[Data records]
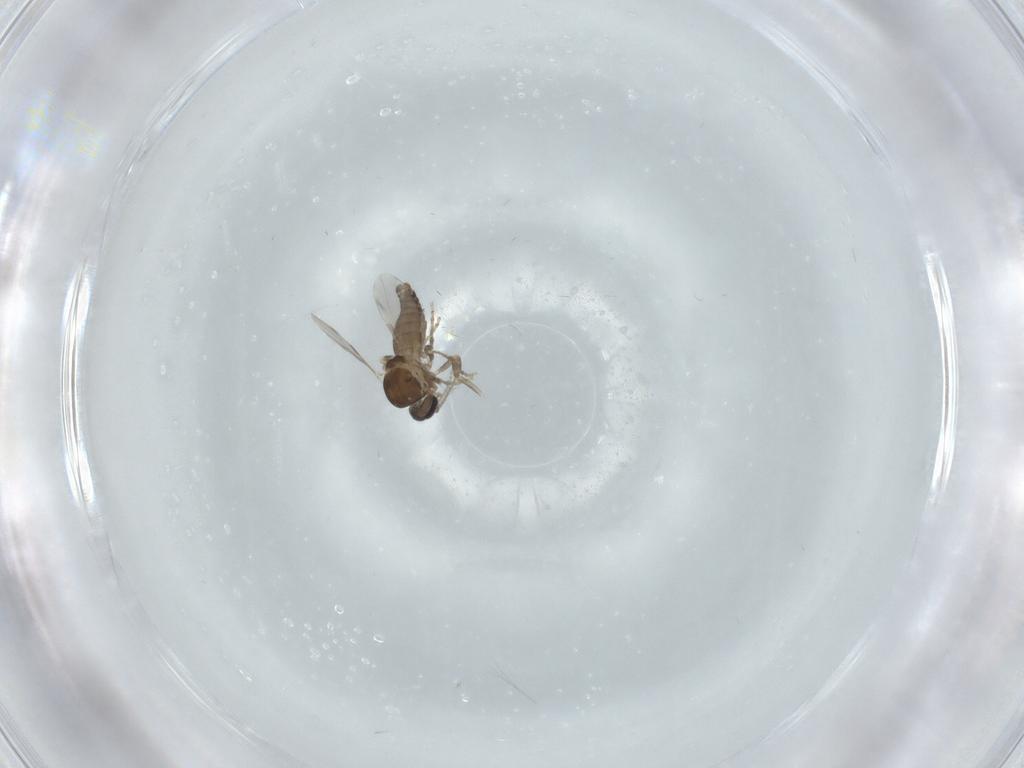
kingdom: Animalia
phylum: Arthropoda
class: Insecta
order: Diptera
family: Ceratopogonidae
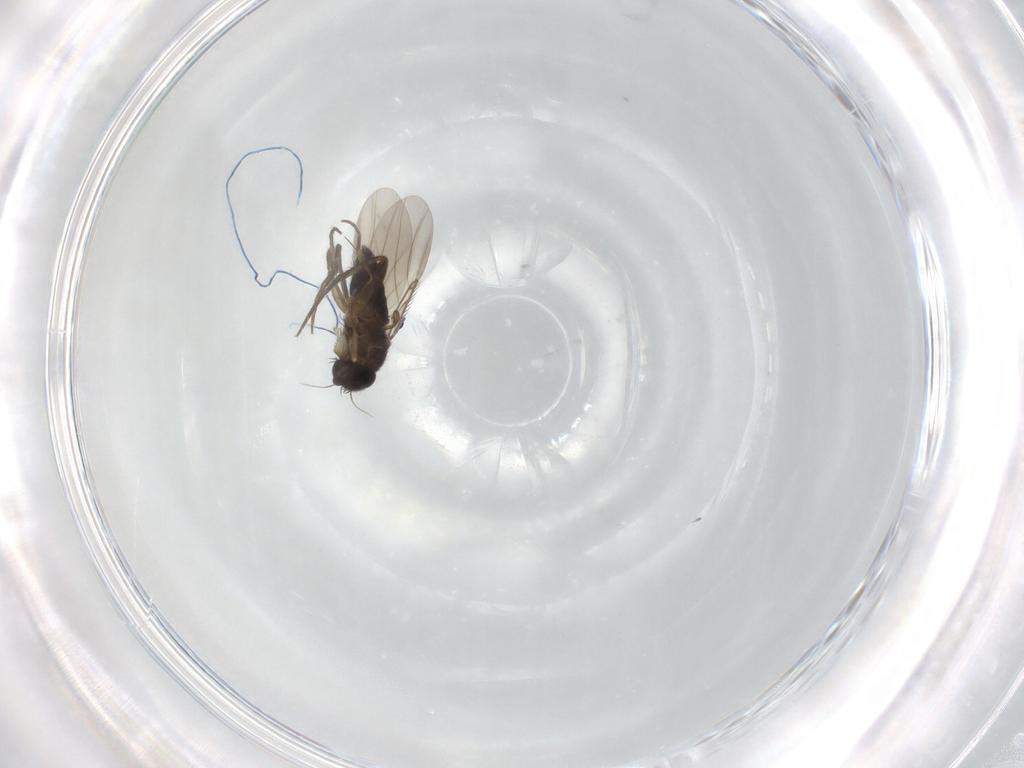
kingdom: Animalia
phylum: Arthropoda
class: Insecta
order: Diptera
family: Phoridae
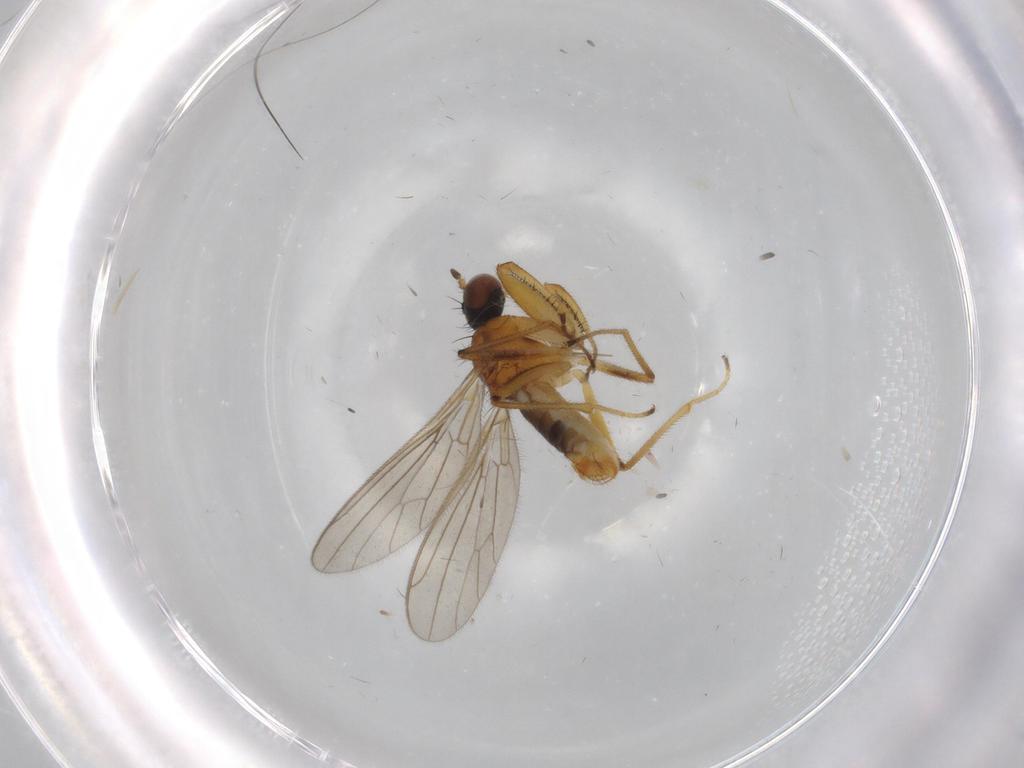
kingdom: Animalia
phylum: Arthropoda
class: Insecta
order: Diptera
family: Empididae
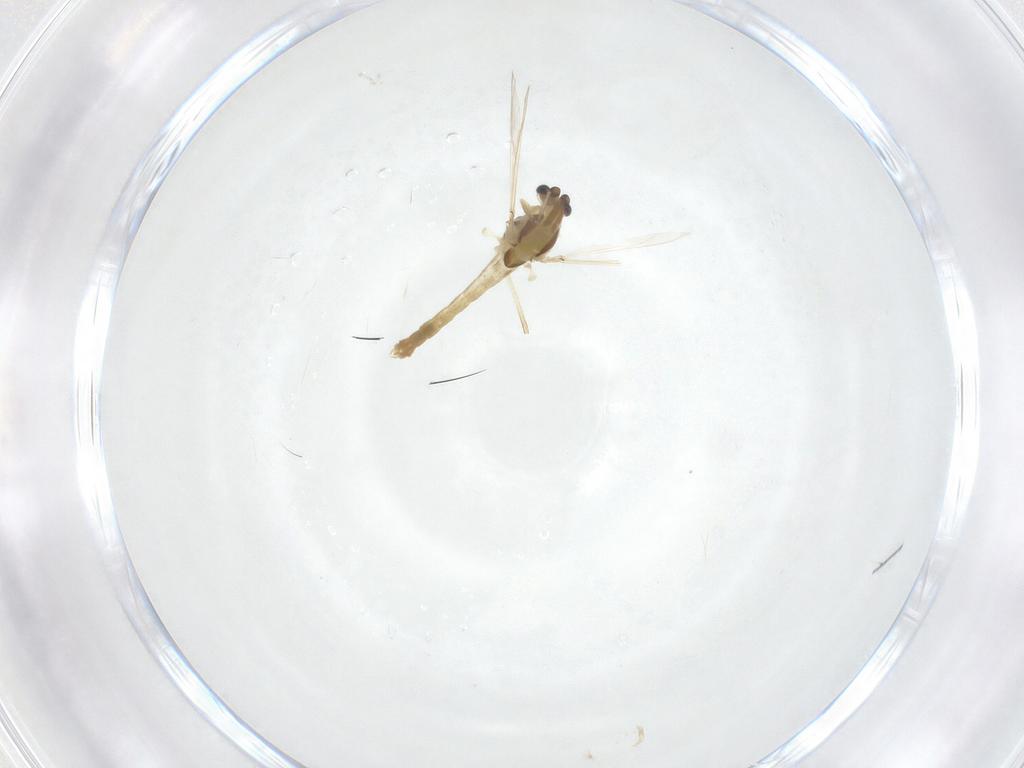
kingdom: Animalia
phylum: Arthropoda
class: Insecta
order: Diptera
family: Chironomidae
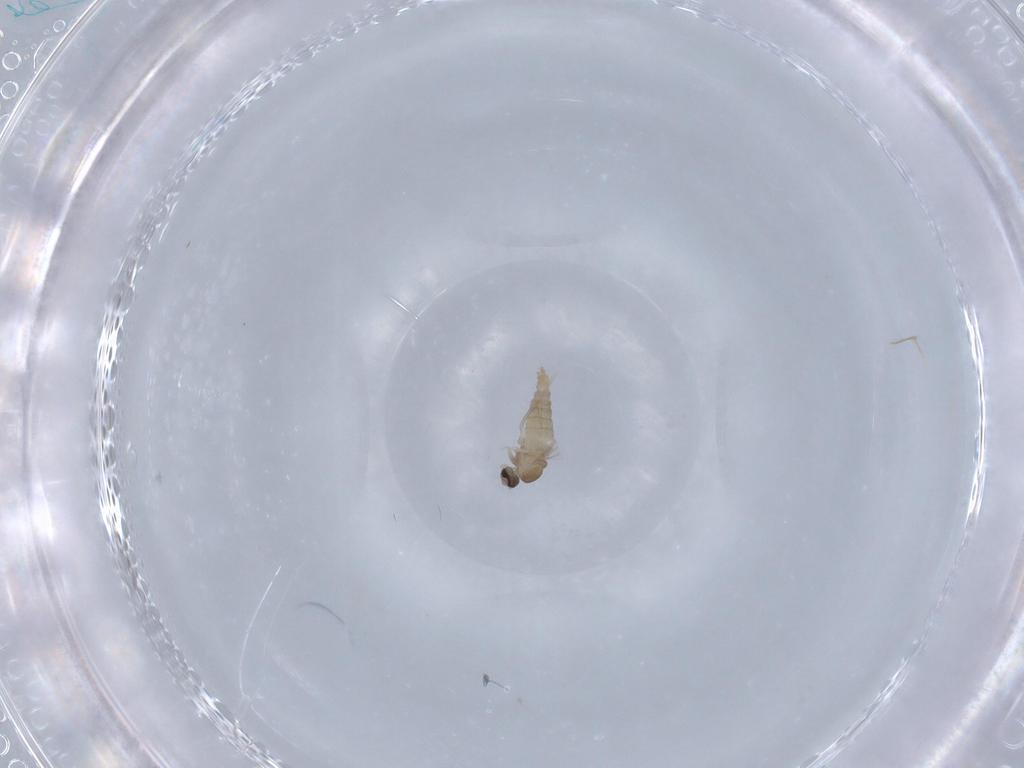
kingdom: Animalia
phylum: Arthropoda
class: Insecta
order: Diptera
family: Cecidomyiidae
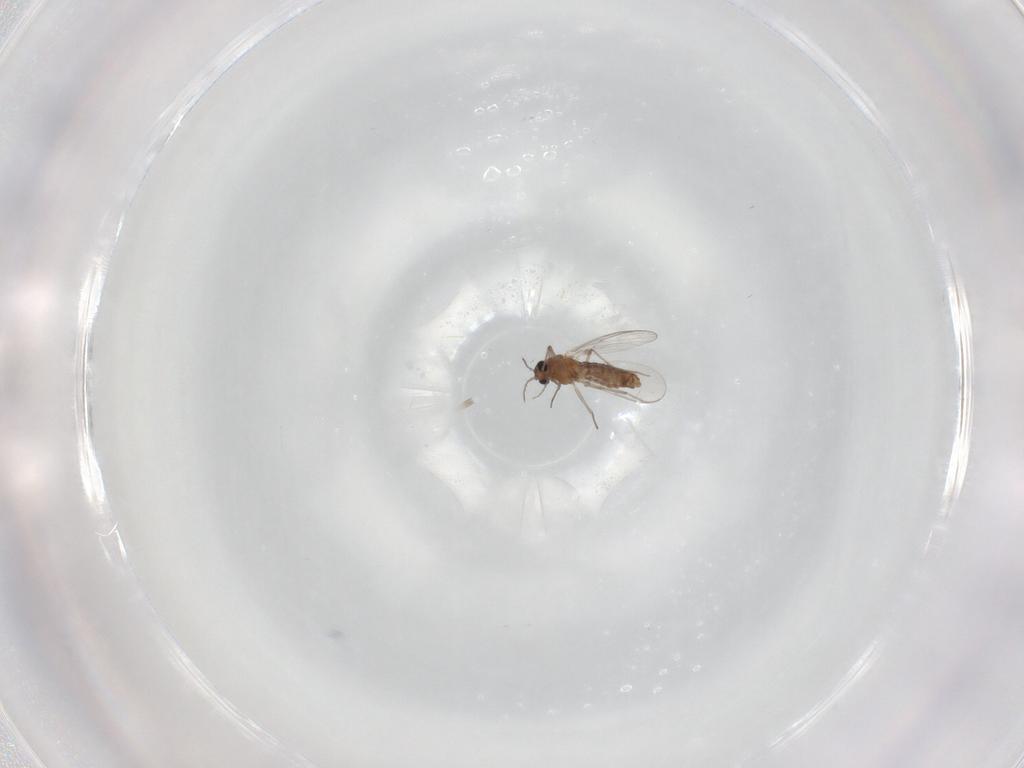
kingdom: Animalia
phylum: Arthropoda
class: Insecta
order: Diptera
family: Chironomidae
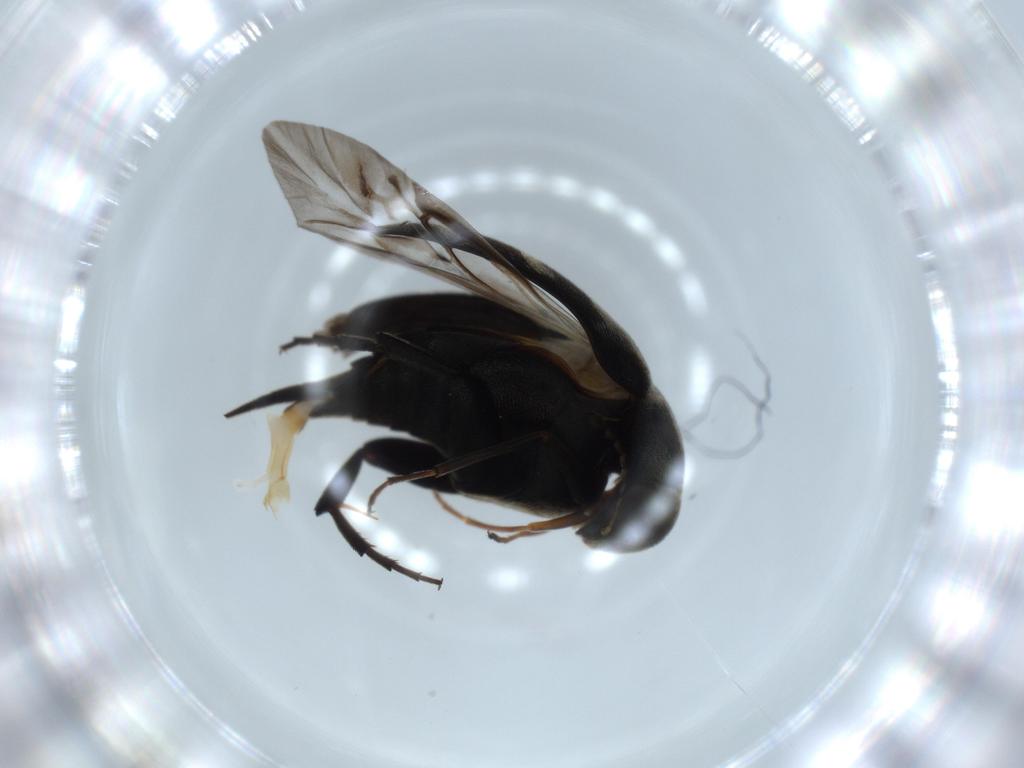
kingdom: Animalia
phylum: Arthropoda
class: Insecta
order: Coleoptera
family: Mordellidae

[What is required] Reproduce the lines of the material above, swapping "phylum" for "division" throughout and leaving everything else unchanged. Omit the pictures from your answer.

[Reply]
kingdom: Animalia
division: Arthropoda
class: Insecta
order: Diptera
family: Ceratopogonidae
kingdom: Animalia
division: Arthropoda
class: Insecta
order: Diptera
family: Phoridae
kingdom: Animalia
division: Arthropoda
class: Insecta
order: Diptera
family: Empididae
kingdom: Animalia
division: Arthropoda
class: Insecta
order: Diptera
family: Chironomidae
kingdom: Animalia
division: Arthropoda
class: Insecta
order: Diptera
family: Cecidomyiidae
kingdom: Animalia
division: Arthropoda
class: Insecta
order: Diptera
family: Chironomidae
kingdom: Animalia
division: Arthropoda
class: Insecta
order: Coleoptera
family: Mordellidae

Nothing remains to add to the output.